Windows 11 is on the way, and it’s going to bring with it a new look, new colors, and new features when it becomes available later in the year. But not everything that’s currently in Windows 10 is going to survive the upgrade.
Expect a few additions and subtractions in terms of features between now and the public rollout of Windows 11, but here’s everything that will get lost along the way that we know about so far.
What’s that? You thought it had been killed off already? It’s actually still available in Windows 10, if you dig deep enough, but all traces of Internet Explorer are going to be removed in Windows 11, with Microsoft Edge replacing it. For those really, really old legacy apps and sites you still need access to for whatever reason, use the IE mode in Edge.
You may have never used Timeline, which is perhaps one of the reasons it’s going away with the arrival of Windows 11. The feature lets you sync your activity across multiple Windows computers over the last 30 days (files you’ve opened, websites you’ve visited, etc.), making it easier to jump between devices logged in with the same Microsoft account.
Developers didn’t really embrace the Live Tiles feature on the Windows 10 Start menu, which enables different snippets of information to be shown and updated in real time. If you think that sounds a lot like widgets, you’d be right. But Microsoft is going to try and bring back desktop widgets with Windows 11, so let’s hope they work better than Live Tiles.

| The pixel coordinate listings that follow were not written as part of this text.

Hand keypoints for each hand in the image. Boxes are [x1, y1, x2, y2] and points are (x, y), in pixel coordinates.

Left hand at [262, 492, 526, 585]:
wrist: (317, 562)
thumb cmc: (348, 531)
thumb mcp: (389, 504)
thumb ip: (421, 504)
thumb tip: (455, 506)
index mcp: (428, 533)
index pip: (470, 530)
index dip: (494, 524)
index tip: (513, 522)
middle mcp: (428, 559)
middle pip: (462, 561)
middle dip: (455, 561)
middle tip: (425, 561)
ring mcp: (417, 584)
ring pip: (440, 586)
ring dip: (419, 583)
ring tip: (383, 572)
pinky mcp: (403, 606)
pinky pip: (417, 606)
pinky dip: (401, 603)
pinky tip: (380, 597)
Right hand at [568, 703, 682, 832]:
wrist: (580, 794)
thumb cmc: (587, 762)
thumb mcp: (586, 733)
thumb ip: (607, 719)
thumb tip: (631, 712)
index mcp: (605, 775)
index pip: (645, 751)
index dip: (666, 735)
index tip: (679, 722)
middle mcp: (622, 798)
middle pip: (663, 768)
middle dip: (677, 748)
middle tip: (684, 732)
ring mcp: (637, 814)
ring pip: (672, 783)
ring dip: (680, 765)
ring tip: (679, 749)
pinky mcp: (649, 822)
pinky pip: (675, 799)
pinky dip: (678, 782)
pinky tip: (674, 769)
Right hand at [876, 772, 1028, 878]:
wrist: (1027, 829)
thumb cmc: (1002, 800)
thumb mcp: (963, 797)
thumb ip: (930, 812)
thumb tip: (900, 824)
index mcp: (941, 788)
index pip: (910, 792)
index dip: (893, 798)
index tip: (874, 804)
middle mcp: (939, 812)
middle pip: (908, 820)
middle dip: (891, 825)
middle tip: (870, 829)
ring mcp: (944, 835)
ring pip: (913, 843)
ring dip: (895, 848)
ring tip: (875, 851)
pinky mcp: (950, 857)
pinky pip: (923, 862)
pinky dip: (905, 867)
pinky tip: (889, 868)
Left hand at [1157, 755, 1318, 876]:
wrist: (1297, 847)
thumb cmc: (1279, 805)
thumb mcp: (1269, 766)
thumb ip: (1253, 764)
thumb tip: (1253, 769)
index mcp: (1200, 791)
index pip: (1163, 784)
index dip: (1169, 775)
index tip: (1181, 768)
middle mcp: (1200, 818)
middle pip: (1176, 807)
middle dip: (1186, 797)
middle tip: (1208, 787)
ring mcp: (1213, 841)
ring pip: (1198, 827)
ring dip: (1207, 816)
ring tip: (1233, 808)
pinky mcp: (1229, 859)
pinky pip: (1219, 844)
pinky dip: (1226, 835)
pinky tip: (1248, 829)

Another feature pulled from the Start menu is the ability for users to group tiles together and name them: productivity, writing, games, or whatever. The layout of the Start menu won’t be resizable either, so it sounds as though Microsoft wants to make the Start menu experience much the same for everyone (as well as move it into the center of the screen).

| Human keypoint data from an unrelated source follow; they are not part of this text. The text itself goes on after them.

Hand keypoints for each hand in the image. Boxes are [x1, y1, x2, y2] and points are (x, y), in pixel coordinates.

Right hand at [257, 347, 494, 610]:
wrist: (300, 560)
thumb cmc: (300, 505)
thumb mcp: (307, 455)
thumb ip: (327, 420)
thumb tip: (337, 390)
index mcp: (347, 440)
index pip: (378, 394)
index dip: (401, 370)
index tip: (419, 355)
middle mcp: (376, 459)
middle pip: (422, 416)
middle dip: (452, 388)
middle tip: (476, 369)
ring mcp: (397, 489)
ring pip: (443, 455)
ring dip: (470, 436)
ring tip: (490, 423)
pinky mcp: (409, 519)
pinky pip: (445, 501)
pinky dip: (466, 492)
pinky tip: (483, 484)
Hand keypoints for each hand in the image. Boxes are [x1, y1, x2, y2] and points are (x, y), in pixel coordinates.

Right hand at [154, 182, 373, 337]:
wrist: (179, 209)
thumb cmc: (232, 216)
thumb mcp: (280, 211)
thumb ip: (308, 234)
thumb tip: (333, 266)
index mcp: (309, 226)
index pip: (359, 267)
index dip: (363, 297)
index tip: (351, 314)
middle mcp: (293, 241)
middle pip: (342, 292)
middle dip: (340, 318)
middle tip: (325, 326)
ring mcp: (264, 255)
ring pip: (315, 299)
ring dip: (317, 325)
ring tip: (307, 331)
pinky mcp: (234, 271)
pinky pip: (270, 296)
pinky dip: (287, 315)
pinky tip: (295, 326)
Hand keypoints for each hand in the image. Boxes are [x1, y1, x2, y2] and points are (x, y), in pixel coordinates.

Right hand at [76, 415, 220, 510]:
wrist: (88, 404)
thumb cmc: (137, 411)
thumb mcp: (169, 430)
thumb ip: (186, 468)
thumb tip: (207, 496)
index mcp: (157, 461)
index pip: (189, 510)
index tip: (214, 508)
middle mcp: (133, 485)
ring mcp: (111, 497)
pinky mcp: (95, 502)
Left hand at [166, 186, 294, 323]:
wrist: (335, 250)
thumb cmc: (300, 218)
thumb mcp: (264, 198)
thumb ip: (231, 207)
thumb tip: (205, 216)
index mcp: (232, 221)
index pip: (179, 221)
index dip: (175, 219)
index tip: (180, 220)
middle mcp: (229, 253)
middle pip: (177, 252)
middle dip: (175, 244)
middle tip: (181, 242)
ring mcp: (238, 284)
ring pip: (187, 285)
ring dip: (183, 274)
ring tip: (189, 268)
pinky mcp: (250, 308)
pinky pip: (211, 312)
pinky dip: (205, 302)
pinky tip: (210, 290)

In Windows 10, applications can leave little blocks of information on the lock screen to remind you about incoming emails, upcoming calendar appointments, etc. This functionality, called Quick Status, won’t be available to programs when Windows 11 arrives—although it’s possible that widgets (see above) will take up some of the slack.

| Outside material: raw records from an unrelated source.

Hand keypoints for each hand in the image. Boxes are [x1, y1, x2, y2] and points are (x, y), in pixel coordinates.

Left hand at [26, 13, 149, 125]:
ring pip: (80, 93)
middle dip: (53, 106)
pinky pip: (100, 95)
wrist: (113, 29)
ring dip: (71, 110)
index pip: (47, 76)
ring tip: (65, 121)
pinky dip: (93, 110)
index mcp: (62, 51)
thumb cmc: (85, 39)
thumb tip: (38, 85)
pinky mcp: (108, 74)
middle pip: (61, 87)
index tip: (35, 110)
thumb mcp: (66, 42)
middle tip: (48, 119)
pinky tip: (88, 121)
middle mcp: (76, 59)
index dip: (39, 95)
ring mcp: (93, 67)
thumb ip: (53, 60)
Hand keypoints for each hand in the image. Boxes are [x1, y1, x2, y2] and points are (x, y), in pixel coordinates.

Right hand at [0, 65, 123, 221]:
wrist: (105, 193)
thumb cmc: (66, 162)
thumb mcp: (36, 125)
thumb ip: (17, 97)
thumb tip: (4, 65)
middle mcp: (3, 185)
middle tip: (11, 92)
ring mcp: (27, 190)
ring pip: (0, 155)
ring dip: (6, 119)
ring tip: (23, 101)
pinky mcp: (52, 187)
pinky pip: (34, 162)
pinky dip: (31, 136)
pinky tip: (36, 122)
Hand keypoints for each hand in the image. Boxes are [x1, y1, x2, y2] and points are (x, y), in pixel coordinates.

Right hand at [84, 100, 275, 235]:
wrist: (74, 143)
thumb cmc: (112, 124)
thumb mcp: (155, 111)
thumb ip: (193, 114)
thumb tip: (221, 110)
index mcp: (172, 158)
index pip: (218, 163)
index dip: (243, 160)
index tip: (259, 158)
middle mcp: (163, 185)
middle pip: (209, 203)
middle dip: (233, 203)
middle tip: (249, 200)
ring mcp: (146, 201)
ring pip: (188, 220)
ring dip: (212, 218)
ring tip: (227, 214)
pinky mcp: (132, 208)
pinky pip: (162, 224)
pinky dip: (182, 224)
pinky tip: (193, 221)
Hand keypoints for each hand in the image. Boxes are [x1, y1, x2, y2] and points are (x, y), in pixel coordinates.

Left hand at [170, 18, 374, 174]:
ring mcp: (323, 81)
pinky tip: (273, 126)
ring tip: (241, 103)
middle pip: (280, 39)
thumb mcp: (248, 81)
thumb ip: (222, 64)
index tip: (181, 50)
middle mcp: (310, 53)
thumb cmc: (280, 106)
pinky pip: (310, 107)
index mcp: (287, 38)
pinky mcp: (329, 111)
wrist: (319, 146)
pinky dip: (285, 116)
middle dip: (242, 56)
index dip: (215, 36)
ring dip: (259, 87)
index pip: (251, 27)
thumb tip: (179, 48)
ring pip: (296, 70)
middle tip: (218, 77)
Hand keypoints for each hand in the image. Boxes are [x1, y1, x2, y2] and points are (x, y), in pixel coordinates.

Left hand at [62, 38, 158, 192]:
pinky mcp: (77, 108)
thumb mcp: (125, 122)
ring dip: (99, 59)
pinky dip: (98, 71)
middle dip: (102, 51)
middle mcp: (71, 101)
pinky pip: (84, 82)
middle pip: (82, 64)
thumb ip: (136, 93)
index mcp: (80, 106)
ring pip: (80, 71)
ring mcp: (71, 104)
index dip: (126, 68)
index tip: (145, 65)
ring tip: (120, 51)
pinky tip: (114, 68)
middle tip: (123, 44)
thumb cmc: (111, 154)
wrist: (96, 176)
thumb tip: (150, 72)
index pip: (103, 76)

Speaking of cutting out customizations, the taskbar can only be in one place in Windows 11: at the bottom of the screen. You might have never realized it, but you can position the taskbar on the left, on the right, or even at the top of the screen in Windows 10. If you like making those sorts of tweaks in your operating system, you’re going to be out of luck.
Windows 10 actually does a decent job of working on both tablets like the Surface Pro and full desktop or laptop computers, but Windows 11 won’t include a dedicated mode for tablet devices. nstead, this functionality will be reconfigured, and some of it will happen automatically (like when you attach or detach a Bluetooth keyboard, for example).
Microsoft’s digital assistant isn’t getting pulled from Windows 11 entirely, but it will be gone from the setup process, and it will no longer be pinned to the taskbar. It’s unclear what Microsoft has planned for Cortana, but based on the features that have been added to it over the last year or so, it might get repositioned as a business tool.
This is another feature that isn’t completely going away, but you’ll see less of it: S Mode, which only allows apps from the official Microsoft Store to be installed in order to improve performance and security, is only going to be an option in Windows 11 Home edition. At the moment you can get Windows 10 Home and Windows 10 Pro with S Mode enabled.
Skype will still be available in Windows 11, but the new and updated OS won’t include it as an integrated component in the same way that Windows 10 does. That’s because Microsoft is now focused on Teams as the answer to all your communication needs, including video—get ready for a lot of tight Teams integrations in the final Windows 11 experience.